= Calling All Stars (1934 musical) =

1934 musical revue

Calling All Stars is a 1934 musical revue with music by Harry Akst, lyrics by Lew Brown, and orchestrations by Hans Spialek and Conrad Salinger. Featuring separate segments of sketch comedy rather than a unified plot, the dialogue of the musical was written by Lew Brown, A. Dorian Otvos, Alan Baxter, Home Fickett, William K. Wells and H.I. Philips. Al Goodman served as the original production's music director which was produced and directed by Lew Brown. Sara Mildred Strauss and Maurice L. Kussel choreographed the show, Nat Karson designed the sets, Billi Livingston designed the costumes, and Abe Feder designed the lighting.
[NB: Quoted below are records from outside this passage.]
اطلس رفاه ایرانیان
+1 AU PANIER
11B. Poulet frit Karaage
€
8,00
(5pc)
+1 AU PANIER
The musical premiered at the Boston Opera House on November 23, 1934 for tryout performances before moving to Broadway. The production opened on Broadway at the Hollywood Theatre on December 13, 1934 with a cast led by Lou Holtz, Phil Baker, Mitzi Mayfair, Everett Marshall, Sara Mildred Strauss, Patricia Bowman, Judy Canova, Peggy Taylor, Martha Raye, Jack Whiting, Estelle Jayne, Harry McNaughton., and Ella Logan in her American debut. The production closed after 36 performances on January 12, 1935.